Skip to content

taps.data.file

PickleFileTransformerConfig

Bases: DataTransformerConfig

Pickle file transformer config.

add_argument_group() classmethod

add_argument_group(
    parser: ArgumentParser,
    *,
    argv: Sequence[str] | None = None,
    required: bool = True
) -> None

Add model fields as arguments of an argument group on the parser.

Parameters:

  • parser (ArgumentParser) –

    Parser to add a new argument group to.

  • argv (Sequence[str] | None, default: None ) –

    Optional sequence of string arguments.

  • required (bool, default: True ) –

    Mark arguments without defaults as required.

Source code in taps/config.py
@classmethod
def add_argument_group(
    cls,
    parser: argparse.ArgumentParser,
    *,
    argv: Sequence[str] | None = None,
    required: bool = True,
) -> None:
    """Add model fields as arguments of an argument group on the parser.

> [Set of tasks]:
• A. In the PickleFileTransformerConfig documentation, what is the default value of the `required` parameter?
• B. Output the part of the PickleFileTransformerConfig documentation from "Parser to add" to "defaults as required.".
• C. Write the next part of the PickleFileTransformerConfig documentation, picking up after its last line.
None of the entries are needed here.

> [Record list]:
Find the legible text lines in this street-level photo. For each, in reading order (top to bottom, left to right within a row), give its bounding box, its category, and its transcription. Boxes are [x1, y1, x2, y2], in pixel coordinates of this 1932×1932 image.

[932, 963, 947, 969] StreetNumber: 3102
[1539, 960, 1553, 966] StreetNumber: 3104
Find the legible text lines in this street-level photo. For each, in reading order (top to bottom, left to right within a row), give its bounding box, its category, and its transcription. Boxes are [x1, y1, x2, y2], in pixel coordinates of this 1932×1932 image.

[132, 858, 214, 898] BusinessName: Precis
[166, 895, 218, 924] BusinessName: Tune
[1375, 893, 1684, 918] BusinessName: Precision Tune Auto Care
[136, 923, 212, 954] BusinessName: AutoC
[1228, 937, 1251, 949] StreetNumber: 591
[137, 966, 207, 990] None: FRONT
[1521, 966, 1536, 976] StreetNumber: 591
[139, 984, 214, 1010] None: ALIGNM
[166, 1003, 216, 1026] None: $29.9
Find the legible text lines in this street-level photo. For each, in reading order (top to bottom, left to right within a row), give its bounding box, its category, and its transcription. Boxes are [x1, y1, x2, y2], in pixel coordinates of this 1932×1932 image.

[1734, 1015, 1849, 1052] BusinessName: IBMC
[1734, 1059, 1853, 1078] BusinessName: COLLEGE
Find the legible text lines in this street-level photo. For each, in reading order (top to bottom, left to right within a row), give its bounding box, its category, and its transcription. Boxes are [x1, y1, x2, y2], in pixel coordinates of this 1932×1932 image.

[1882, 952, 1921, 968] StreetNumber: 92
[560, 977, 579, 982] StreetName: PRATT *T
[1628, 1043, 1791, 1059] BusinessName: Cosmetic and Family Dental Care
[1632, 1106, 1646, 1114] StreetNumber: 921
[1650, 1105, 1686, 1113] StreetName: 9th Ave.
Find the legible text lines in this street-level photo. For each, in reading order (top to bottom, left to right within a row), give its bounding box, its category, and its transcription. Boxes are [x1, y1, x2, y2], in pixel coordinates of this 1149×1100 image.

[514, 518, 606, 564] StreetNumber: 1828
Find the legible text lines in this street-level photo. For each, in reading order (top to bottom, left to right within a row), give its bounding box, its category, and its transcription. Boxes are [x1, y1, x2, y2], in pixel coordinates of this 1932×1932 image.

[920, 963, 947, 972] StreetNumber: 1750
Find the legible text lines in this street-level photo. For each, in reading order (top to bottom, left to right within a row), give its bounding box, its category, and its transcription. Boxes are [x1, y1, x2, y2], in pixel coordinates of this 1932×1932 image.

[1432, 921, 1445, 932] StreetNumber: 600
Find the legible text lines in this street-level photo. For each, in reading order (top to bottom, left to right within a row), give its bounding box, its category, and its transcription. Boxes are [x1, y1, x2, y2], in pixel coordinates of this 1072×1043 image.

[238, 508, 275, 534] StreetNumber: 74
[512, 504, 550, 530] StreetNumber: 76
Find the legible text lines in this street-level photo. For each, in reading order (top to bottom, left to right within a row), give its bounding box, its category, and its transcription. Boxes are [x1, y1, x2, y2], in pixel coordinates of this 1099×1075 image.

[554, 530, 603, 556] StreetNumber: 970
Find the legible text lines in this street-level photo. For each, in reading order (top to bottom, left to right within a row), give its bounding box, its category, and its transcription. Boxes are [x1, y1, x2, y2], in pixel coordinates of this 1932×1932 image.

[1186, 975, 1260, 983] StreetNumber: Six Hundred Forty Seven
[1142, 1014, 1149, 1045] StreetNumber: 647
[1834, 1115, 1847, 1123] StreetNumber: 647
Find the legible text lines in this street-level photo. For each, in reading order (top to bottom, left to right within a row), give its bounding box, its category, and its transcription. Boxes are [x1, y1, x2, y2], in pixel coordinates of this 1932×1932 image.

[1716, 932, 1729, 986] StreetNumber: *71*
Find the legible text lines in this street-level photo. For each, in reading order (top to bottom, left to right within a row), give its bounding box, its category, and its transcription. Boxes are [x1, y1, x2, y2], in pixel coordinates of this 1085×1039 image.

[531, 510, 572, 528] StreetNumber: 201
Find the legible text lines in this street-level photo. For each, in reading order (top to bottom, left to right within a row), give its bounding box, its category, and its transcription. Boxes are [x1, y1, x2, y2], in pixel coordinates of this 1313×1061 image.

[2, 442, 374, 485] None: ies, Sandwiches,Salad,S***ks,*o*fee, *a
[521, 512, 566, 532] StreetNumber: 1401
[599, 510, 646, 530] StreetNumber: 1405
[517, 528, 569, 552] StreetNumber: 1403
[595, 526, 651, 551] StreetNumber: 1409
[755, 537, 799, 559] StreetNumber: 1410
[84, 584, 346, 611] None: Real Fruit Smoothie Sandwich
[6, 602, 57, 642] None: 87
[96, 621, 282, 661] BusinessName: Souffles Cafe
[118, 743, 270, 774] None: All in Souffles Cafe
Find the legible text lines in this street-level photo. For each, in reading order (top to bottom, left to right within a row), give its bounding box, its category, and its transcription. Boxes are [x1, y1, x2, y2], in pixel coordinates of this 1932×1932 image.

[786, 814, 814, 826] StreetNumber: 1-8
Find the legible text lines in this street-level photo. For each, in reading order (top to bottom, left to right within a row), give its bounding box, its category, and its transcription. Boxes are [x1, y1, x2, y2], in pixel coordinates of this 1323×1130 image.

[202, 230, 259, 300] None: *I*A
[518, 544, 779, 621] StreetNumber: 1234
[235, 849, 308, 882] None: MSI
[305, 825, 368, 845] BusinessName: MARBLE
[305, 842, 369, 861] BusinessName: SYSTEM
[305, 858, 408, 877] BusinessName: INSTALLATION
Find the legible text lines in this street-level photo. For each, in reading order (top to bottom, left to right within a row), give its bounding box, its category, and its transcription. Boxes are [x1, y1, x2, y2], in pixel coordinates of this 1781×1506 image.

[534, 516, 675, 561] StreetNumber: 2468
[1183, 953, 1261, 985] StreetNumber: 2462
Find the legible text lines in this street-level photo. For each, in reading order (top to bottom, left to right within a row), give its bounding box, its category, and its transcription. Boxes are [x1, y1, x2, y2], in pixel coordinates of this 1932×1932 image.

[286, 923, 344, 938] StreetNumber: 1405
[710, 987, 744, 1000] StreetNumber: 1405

> [Written answers]:
• A. True

• B.
Parser to add a new argument group to.

  • argv (Sequence[str] | None, default: None ) –

    Optional sequence of string arguments.

  • required (bool, default: True ) –

    Mark arguments without defaults as required.

• C.
    Args:
        parser: Parser to add a new argument group to.
        argv: Optional sequence of string arguments.
        required: Mark arguments without defaults as required.
    """
    group = parser.add_argument_group(cls.__name__)
    for field_name, field_info in cls.model_fields.items():
        arg_name = field_name.replace('_', '-').lower()
        group.add_argument(
            f'--{arg_name}',
            dest=field_name,
            # type=field_info.annotation,
            default=field_info.get_default(),
            required=field_info.is_required() and required,
            help=field_info.description,
        )

get_transformer()

get_transformer() -> PickleFileTransformer

Create a transformer instance from the config.

Source code in taps/data/file.py
def get_transformer(self) -> PickleFileTransformer:
    """Create a transformer instance from the config."""
    return PickleFileTransformer(self.file_dir)

Identifier

Bases: NamedTuple

Object identifier.

Attributes:

  • cache_dir (Path) –

    Object directory.

  • obj_id (UUID) –

    Object ID.

path()

path() -> Path

Get path to the object.

Source code in taps/data/file.py
def path(self) -> pathlib.Path:
    """Get path to the object."""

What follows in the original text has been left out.